The film also has a solid supporting character in Jerry Brown. The governor declined Cohn’s requests for an interview, though he is colorfully represented via period news footage as a smart politician who nonetheless underestimated Jarvis’ populist appeal and strategic chops.

While the happy “winners” of Prop. 13’s tax cuts are amply depicted in The First Angry Man, the losers are represented by the University of California system.

“This was a big struggle for us in telling the story because we wanted to show what the consequences of disinvestment in the public sphere have been, and the public sphere is very, very large,” Cohn explains. “You have the option of trying to do a survey: Show potholes in streets and talk to police about being understaffed and show our aging water infrastructure. We could talk about forest management and how we’re making ourselves vulnerable to fires. If you tried to talk about all of them, it would just go on forever and have no focus.”

Former California governor Gray Davis, who was recalled by voters, in 'The First Angry Man.'
Former California governor Gray Davis, who was recalled by voters, in ‘The First Angry Man.’ (KCET)

Galvanized by the state’s ongoing cuts to its contribution to public higher education, Cohn and Servan-Schrieber honed in on the far-reaching effects.

“In 1978 when Prop. 13 passed, student debt in California was somewhere in the general vicinity of zero dollars,” Cohn notes. “I think it’s $1.5 trillion nationally now.
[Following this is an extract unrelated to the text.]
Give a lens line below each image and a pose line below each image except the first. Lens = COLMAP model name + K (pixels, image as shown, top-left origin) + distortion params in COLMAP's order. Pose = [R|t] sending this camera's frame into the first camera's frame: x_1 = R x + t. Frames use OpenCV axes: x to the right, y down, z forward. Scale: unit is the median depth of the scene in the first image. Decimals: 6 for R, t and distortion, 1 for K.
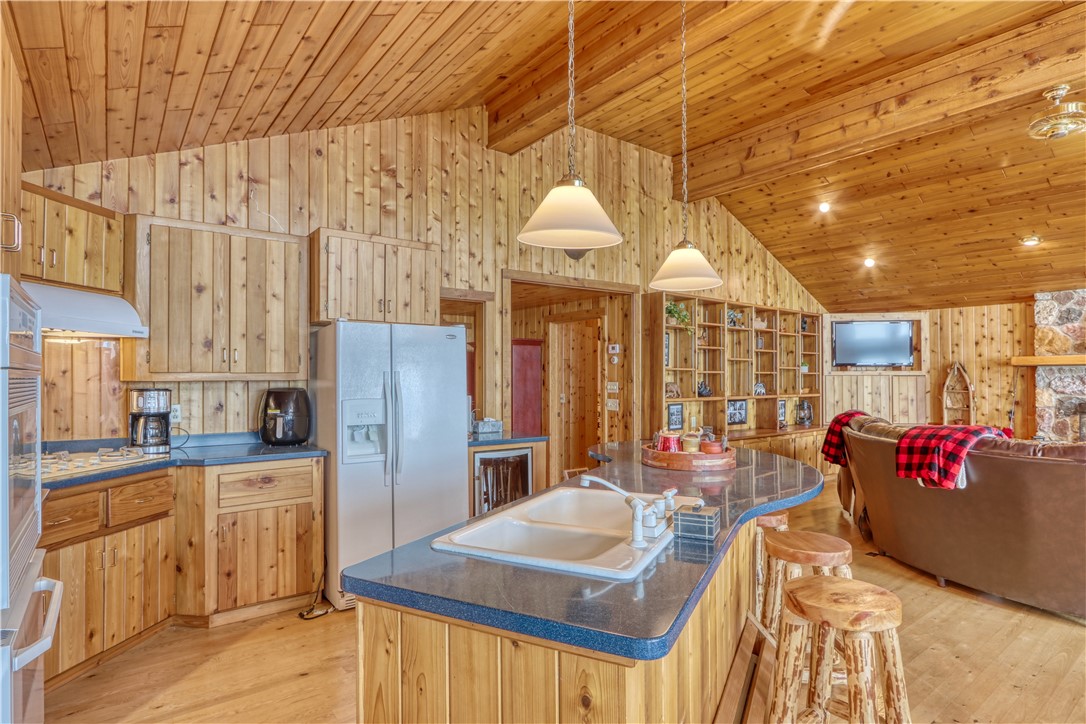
lens RADIAL K [[576.9, 0, 526.1], [0, 576.9, 367.7], [0, 0, 1]] dist [-0.018268, 0.003321]
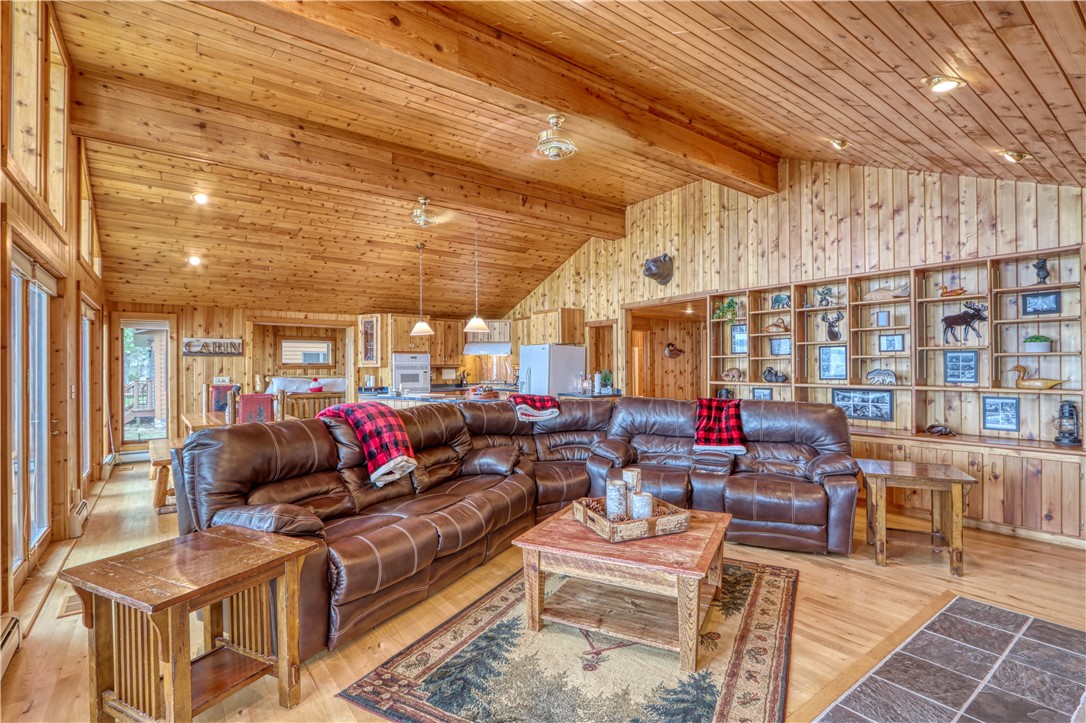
lens RADIAL K [[516.7, 0, 532.8], [0, 516.7, 364.1], [0, 0, 1]] dist [-0.003666, -0.000681]
pose [[-0.021751, -0.006867, -0.999740, 1.270060], [0.019542, 0.999782, -0.007293, 0.017035], [0.999572, -0.019696, -0.021612, 0.611512]]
That is a travesty, and a shadow on the economy and a tremendous burden to put on young people and their families. Everyone is affected by this.”
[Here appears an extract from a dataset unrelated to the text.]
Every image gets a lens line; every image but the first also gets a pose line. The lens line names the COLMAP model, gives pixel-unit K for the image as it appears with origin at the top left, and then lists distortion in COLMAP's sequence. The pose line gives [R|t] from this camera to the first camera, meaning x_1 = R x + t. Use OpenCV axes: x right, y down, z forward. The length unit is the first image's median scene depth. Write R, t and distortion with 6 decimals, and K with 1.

In addition to illuminating the lamentable effects of Prop. 13 that, in fact, many people anticipated, the UC section has a second, important function: It pulls The First Angry Man into the present.

“Camille, senior producer Stephen Talbot and I do tend to work in the history realm as documentary filmmakers a lot. One reason we love it is because you’re not chasing your tail all the time: ‘Oh, this just happened and we have to run out and film that,’ because your story’s changing day by day. When you’re doing a history film, you can almost write your script before you start shooting. That said, what’s the point in doing a history film that has no relevance to the current day? If it doesn’t tell you something about the world we live in now, there’s no point in watching it, and there’s no point in making a film that nobody wants to watch.”

So it’s fortuitous, if not prescient, that the filmmakers incorporated race as a theme. Without suggesting that voters for Prop. 13 were racist—although Jarvis wasn’t shy about using dog whistles to rouse his supporters’ enthusiasm—The First Angry Man notes the growing disapproval for government’s mission to affect change by promoting racial equality through affirmative action and fair housing policy. People who are angry at the government are angry about paying taxes.

Cohn’s decision to incorporate the role that race played in how people viewed taxation and government in the late 1970s has been vindicated by the events of the last couple years, which exposed the extent to which racial justice and economic justice are meted out unevenly in the United States.

“I feel very bad about what’s happened, but it shows that we were telling the right story,” he says.

The First Angry Man doesn’t propose solutions to the problems that stemmed from Prop. 13. It does note that just as California was ahead of the country in anti-tax fervor, we may now be leading the curve to adopt more rational positions about government and taxes. If so, more of what glitters in California will be gold.

“We did pass Prop. 30, which was a self-inflicted tax,” Cohn says, referring to the 2012 vote that raised income and sales taxes to pay for schools. “It’s very unusual in the history of America for voters to beg the government to tax them more. And it passed by a very significant margin.”